→ **Butir Tugas**
Terjemahkan kalimat berikut dari teks tentang Gedong Kirtya ke dalam bahasa Inggris: "Gedung ini terletak di kompleks Sasana Budaya, yang merupakan istana tua kerajaan Buleleng tepatnya di Jalan Veteran, Singaraja."

→ **Teks Bacaan**
__________

Bangunan Gedong Kirtya merupakan bangunan cagar budaya peninggalan dari masa pemerintah Belanda di Bali. Gedung ini terletak di kompleks Sasana Budaya, yang merupakan istana tua kerajaan Buleleng tepatnya di Jalan Veteran, Singaraja. secara struktural berdasarkan denahnya bangunan Gedong Kirtya menghadap ke utara. Fungsi Bangunan Gedong Kirtya ini dari awal mulai di dirikan sampai sekarang fungsi utamanya tidak pernah berubah sebagai museum penyimpenan lontar-lontar baik yang berasal dari bali maupun dari daerah luar Bali diantaranya dari wilayah Jawa dan Lombok.
Bangunan Gedong Kirtya ini memiliki denah berbetuk persegi empat panjang dan berlantai satu dan di bagi menjadi tiga bagian ruangan dimana dua ruangan di fungsikan sebagai ruang untuk penyimpanan koleksi dan satu ruangan difungsikan sebagai kantor . Dilihat dari bentuk arsitekturnya bangunan Gedong Kirtya ini mencerminkan bangunan-bangunan Eropa (Kolonial) yang cukup banyak dapat kita temui di berbagai daerah di Indonesia. Ciri khas bangunan kolonial berupa tiang-tiang bangunan yang berdimensi besar-besar yang di padukan dengan mempergunakan struktur dari kayu . tapi seiring dengan perkembangan jaman dan seni banguan Gedong Kirtya telah mengalami perubahan penampilan terutama pada bagian dinding luar banguan, sekarang ini pada dinding luar bangunan Gedong Kirtya telah di modifikasi dengan hiasan berornamen cirri khas Bali dengan tempelan dari bahan batu bata dan padas ornament ini Nampak jelas mengelilingi tembok pada bagian luar dari sebelah utara dan timur.

__________

→ **Informasi yang Tersedia**
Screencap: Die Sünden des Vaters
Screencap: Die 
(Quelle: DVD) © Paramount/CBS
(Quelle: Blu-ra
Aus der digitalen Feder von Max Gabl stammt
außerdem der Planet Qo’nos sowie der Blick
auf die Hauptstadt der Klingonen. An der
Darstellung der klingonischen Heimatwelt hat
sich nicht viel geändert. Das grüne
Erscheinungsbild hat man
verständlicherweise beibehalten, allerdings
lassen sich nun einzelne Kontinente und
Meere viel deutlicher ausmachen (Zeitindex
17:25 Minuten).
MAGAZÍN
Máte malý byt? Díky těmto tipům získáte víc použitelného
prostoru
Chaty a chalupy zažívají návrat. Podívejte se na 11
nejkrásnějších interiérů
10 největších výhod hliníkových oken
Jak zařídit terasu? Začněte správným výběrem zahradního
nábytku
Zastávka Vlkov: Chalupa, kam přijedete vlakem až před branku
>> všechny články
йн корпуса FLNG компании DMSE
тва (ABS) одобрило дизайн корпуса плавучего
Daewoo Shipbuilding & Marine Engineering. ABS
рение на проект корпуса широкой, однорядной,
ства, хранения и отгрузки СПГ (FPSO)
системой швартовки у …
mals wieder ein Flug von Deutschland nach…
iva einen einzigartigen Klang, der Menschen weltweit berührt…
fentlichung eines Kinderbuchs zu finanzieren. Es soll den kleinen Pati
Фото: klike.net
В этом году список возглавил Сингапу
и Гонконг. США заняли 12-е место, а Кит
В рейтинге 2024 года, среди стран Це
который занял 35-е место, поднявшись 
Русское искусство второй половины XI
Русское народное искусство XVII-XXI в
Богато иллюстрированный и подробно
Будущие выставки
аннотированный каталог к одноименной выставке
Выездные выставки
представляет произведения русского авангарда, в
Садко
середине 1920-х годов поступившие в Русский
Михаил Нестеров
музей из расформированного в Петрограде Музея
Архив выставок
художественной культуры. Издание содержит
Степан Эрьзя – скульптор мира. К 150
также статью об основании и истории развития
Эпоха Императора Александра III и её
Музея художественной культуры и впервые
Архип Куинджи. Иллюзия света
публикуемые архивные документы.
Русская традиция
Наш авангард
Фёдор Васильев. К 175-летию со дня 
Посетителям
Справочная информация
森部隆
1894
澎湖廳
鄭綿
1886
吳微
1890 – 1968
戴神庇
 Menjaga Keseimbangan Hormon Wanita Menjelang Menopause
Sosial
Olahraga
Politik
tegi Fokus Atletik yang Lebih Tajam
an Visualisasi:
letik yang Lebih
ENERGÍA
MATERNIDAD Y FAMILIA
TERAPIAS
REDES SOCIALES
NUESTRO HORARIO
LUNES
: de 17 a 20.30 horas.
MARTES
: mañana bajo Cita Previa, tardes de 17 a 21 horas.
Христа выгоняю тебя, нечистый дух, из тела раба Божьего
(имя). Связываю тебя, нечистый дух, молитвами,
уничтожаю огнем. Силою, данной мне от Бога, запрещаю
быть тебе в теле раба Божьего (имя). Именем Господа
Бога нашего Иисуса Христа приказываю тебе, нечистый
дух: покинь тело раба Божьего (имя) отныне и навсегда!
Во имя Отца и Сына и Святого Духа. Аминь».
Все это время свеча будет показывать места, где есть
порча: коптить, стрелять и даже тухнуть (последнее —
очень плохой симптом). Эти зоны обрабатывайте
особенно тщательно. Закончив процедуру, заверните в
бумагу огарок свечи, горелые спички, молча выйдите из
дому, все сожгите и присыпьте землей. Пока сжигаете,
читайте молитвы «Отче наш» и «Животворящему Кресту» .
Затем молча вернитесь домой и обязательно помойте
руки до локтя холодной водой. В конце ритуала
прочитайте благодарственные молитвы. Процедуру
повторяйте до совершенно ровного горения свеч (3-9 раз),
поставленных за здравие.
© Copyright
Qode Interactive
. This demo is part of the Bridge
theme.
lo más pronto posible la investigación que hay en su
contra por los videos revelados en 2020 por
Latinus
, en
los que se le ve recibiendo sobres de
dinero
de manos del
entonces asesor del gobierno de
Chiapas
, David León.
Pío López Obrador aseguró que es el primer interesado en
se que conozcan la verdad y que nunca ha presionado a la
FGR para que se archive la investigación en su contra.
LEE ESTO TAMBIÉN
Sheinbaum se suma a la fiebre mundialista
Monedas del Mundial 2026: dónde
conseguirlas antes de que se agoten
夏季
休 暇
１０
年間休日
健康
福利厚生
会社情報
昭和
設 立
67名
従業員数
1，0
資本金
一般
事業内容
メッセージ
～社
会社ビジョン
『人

__________

→ **Penyelesaian Soal**
This building is located in the Sasana Budaya complex, which is the old palace of the Buleleng kingdom, specifically on Jalan Veteran, Singaraja.